Your instructions => Render every line from all the rows below as a Markdown table with two columns, Number and Line. Number each line in order and leave out blank lines.

Records for processing =>

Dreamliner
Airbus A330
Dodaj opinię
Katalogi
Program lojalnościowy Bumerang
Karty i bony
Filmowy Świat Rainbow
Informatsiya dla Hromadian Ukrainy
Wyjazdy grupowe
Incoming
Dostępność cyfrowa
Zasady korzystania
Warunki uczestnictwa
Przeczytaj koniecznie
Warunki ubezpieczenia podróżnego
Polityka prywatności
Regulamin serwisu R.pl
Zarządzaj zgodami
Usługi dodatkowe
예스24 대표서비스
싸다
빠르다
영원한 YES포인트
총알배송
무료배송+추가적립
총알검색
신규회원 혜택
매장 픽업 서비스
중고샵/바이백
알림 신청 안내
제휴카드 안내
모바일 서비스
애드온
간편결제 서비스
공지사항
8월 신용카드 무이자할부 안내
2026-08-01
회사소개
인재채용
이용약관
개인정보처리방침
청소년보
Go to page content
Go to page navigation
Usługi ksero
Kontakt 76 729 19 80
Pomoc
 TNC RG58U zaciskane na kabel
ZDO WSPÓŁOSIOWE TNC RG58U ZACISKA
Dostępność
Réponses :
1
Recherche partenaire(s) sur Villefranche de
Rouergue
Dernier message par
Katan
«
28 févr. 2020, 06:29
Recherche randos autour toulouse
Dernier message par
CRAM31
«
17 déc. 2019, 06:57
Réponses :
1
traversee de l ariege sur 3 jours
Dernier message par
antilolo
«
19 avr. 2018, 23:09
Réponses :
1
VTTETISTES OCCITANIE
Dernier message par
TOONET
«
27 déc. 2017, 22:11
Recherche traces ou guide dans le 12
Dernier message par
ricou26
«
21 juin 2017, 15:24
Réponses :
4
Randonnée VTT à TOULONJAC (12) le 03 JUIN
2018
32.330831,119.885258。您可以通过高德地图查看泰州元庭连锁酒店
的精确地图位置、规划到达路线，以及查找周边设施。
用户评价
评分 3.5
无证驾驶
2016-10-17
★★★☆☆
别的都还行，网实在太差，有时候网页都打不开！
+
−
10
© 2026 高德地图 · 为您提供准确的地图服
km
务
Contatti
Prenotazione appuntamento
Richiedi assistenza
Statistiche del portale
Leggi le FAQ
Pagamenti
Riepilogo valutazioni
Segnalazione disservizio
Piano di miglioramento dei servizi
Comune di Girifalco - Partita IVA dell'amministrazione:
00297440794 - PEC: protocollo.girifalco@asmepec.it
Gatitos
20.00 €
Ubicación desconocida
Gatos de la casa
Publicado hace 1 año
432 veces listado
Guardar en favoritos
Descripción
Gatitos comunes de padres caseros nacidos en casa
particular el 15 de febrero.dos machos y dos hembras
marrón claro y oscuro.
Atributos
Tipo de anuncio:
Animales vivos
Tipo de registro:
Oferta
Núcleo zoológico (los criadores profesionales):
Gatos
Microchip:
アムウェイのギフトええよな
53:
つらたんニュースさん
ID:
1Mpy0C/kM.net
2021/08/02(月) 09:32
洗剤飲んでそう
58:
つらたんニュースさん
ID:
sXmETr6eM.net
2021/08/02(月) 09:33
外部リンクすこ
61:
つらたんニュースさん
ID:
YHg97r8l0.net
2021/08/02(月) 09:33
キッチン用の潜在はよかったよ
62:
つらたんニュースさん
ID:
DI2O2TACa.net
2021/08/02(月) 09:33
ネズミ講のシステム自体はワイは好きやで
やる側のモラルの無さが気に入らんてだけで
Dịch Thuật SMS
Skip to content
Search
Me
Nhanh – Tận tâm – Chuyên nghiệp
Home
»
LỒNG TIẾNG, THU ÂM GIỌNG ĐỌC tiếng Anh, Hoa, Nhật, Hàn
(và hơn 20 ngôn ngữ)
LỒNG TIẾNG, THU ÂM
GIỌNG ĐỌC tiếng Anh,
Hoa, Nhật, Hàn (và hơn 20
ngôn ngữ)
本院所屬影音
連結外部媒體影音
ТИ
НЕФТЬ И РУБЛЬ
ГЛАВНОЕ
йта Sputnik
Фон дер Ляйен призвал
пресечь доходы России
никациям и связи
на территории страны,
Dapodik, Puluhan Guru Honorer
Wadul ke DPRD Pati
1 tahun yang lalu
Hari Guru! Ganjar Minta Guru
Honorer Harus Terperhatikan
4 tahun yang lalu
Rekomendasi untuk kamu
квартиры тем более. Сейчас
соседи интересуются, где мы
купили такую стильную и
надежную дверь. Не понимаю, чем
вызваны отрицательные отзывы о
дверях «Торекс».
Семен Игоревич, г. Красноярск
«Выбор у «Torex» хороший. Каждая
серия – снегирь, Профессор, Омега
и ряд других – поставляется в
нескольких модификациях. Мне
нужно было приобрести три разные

Problem solution =>
| Number | Line |
|---|---|
| 1 | Dreamliner |
| 2 | Airbus A330 |
| 3 | Dodaj opinię |
| 4 | Katalogi |
| 5 | Program lojalnościowy Bumerang |
| 6 | Karty i bony |
| 7 | Filmowy Świat Rainbow |
| 8 | Informatsiya dla Hromadian Ukrainy |
| 9 | Wyjazdy grupowe |
| 10 | Incoming |
| 11 | Dostępność cyfrowa |
| 12 | Zasady korzystania |
| 13 | Warunki uczestnictwa |
| 14 | Przeczytaj koniecznie |
| 15 | Warunki ubezpieczenia podróżnego |
| 16 | Polityka prywatności |
| 17 | Regulamin serwisu R.pl |
| 18 | Zarządzaj zgodami |
| 19 | Usługi dodatkowe |
| 20 | 예스24 대표서비스 |
| 21 | 싸다 |
| 22 | 빠르다 |
| 23 | 영원한 YES포인트 |
| 24 | 총알배송 |
| 25 | 무료배송+추가적립 |
| 26 | 총알검색 |
| 27 | 신규회원 혜택 |
| 28 | 매장 픽업 서비스 |
| 29 | 중고샵/바이백 |
| 30 | 알림 신청 안내 |
| 31 | 제휴카드 안내 |
| 32 | 모바일 서비스 |
| 33 | 애드온 |
| 34 | 간편결제 서비스 |
| 35 | 공지사항 |
| 36 | 8월 신용카드 무이자할부 안내 |
| 37 | 2026-08-01 |
| 38 | 회사소개 |
| 39 | 인재채용 |
| 40 | 이용약관 |
| 41 | 개인정보처리방침 |
| 42 | 청소년보 |
| 43 | Go to page content |
| 44 | Go to page navigation |
| 45 | Usługi ksero |
| 46 | Kontakt 76 729 19 80 |
| 47 | Pomoc |
| 48 |  TNC RG58U zaciskane na kabel |
| 49 | ZDO WSPÓŁOSIOWE TNC RG58U ZACISKA |
| 50 | Dostępność |
| 51 | Réponses : |
| 52 | 1 |
| 53 | Recherche partenaire(s) sur Villefranche de |
| 54 | Rouergue |
| 55 | Dernier message par |
| 56 | Katan |
| 57 | « |
| 58 | 28 févr. 2020, 06:29 |
| 59 | Recherche randos autour toulouse |
| 60 | Dernier message par |
| 61 | CRAM31 |
| 62 | « |
| 63 | 17 déc. 2019, 06:57 |
| 64 | Réponses : |
| 65 | 1 |
| 66 | traversee de l ariege sur 3 jours |
| 67 | Dernier message par |
| 68 | antilolo |
| 69 | « |
| 70 | 19 avr. 2018, 23:09 |
| 71 | Réponses : |
| 72 | 1 |
| 73 | VTTETISTES OCCITANIE |
| 74 | Dernier message par |
| 75 | TOONET |
| 76 | « |
| 77 | 27 déc. 2017, 22:11 |
| 78 | Recherche traces ou guide dans le 12 |
| 79 | Dernier message par |
| 80 | ricou26 |
| 81 | « |
| 82 | 21 juin 2017, 15:24 |
| 83 | Réponses : |
| 84 | 4 |
| 85 | Randonnée VTT à TOULONJAC (12) le 03 JUIN |
| 86 | 2018 |
| 87 | 32.330831,119.885258。您可以通过高德地图查看泰州元庭连锁酒店 |
| 88 | 的精确地图位置、规划到达路线，以及查找周边设施。 |
| 89 | 用户评价 |
| 90 | 评分 3.5 |
| 91 | 无证驾驶 |
| 92 | 2016-10-17 |
| 93 | ★★★☆☆ |
| 94 | 别的都还行，网实在太差，有时候网页都打不开！ |
| 95 | + |
| 96 | − |
| 97 | 10 |
| 98 | © 2026 高德地图 · 为您提供准确的地图服 |
| 99 | km |
| 100 | 务 |
| 101 | Contatti |
| 102 | Prenotazione appuntamento |
| 103 | Richiedi assistenza |
| 104 | Statistiche del portale |
| 105 | Leggi le FAQ |
| 106 | Pagamenti |
| 107 | Riepilogo valutazioni |
| 108 | Segnalazione disservizio |
| 109 | Piano di miglioramento dei servizi |
| 110 | Comune di Girifalco - Partita IVA dell'amministrazione: |
| 111 | 00297440794 - PEC: protocollo.girifalco@asmepec.it |
| 112 | Gatitos |
| 113 | 20.00 € |
| 114 | Ubicación desconocida |
| 115 | Gatos de la casa |
| 116 | Publicado hace 1 año |
| 117 | 432 veces listado |
| 118 | Guardar en favoritos |
| 119 | Descripción |
| 120 | Gatitos comunes de padres caseros nacidos en casa |
| 121 | particular el 15 de febrero.dos machos y dos hembras |
| 122 | marrón claro y oscuro. |
| 123 | Atributos |
| 124 | Tipo de anuncio: |
| 125 | Animales vivos |
| 126 | Tipo de registro: |
| 127 | Oferta |
| 128 | Núcleo zoológico (los criadores profesionales): |
| 129 | Gatos |
| 130 | Microchip: |
| 131 | アムウェイのギフトええよな |
| 132 | 53: |
| 133 | つらたんニュースさん |
| 134 | ID: |
| 135 | 1Mpy0C/kM.net |
| 136 | 2021/08/02(月) 09:32 |
| 137 | 洗剤飲んでそう |
| 138 | 58: |
| 139 | つらたんニュースさん |
| 140 | ID: |
| 141 | sXmETr6eM.net |
| 142 | 2021/08/02(月) 09:33 |
| 143 | 外部リンクすこ |
| 144 | 61: |
| 145 | つらたんニュースさん |
| 146 | ID: |
| 147 | YHg97r8l0.net |
| 148 | 2021/08/02(月) 09:33 |
| 149 | キッチン用の潜在はよかったよ |
| 150 | 62: |
| 151 | つらたんニュースさん |
| 152 | ID: |
| 153 | DI2O2TACa.net |
| 154 | 2021/08/02(月) 09:33 |
| 155 | ネズミ講のシステム自体はワイは好きやで |
| 156 | やる側のモラルの無さが気に入らんてだけで |
| 157 | Dịch Thuật SMS |
| 158 | Skip to content |
| 159 | Search |
| 160 | Me |
| 161 | Nhanh – Tận tâm – Chuyên nghiệp |
| 162 | Home |
| 163 | » |
| 164 | LỒNG TIẾNG, THU ÂM GIỌNG ĐỌC tiếng Anh, Hoa, Nhật, Hàn |
| 165 | (và hơn 20 ngôn ngữ) |
| 166 | LỒNG TIẾNG, THU ÂM |
| 167 | GIỌNG ĐỌC tiếng Anh, |
| 168 | Hoa, Nhật, Hàn (và hơn 20 |
| 169 | ngôn ngữ) |
| 170 | 本院所屬影音 |
| 171 | 連結外部媒體影音 |
| 172 | ТИ |
| 173 | НЕФТЬ И РУБЛЬ |
| 174 | ГЛАВНОЕ |
| 175 | йта Sputnik |
| 176 | Фон дер Ляйен призвал |
| 177 | пресечь доходы России |
| 178 | никациям и связи |
| 179 | на территории страны, |
| 180 | Dapodik, Puluhan Guru Honorer |
| 181 | Wadul ke DPRD Pati |
| 182 | 1 tahun yang lalu |
| 183 | Hari Guru! Ganjar Minta Guru |
| 184 | Honorer Harus Terperhatikan |
| 185 | 4 tahun yang lalu |
| 186 | Rekomendasi untuk kamu |
| 187 | квартиры тем более. Сейчас |
| 188 | соседи интересуются, где мы |
| 189 | купили такую стильную и |
| 190 | надежную дверь. Не понимаю, чем |
| 191 | вызваны отрицательные отзывы о |
| 192 | дверях «Торекс». |
| 193 | Семен Игоревич, г. Красноярск |
| 194 | «Выбор у «Torex» хороший. Каждая |
| 195 | серия – снегирь, Профессор, Омега |
| 196 | и ряд других – поставляется в |
| 197 | нескольких модификациях. Мне |
| 198 | нужно было приобрести три разные |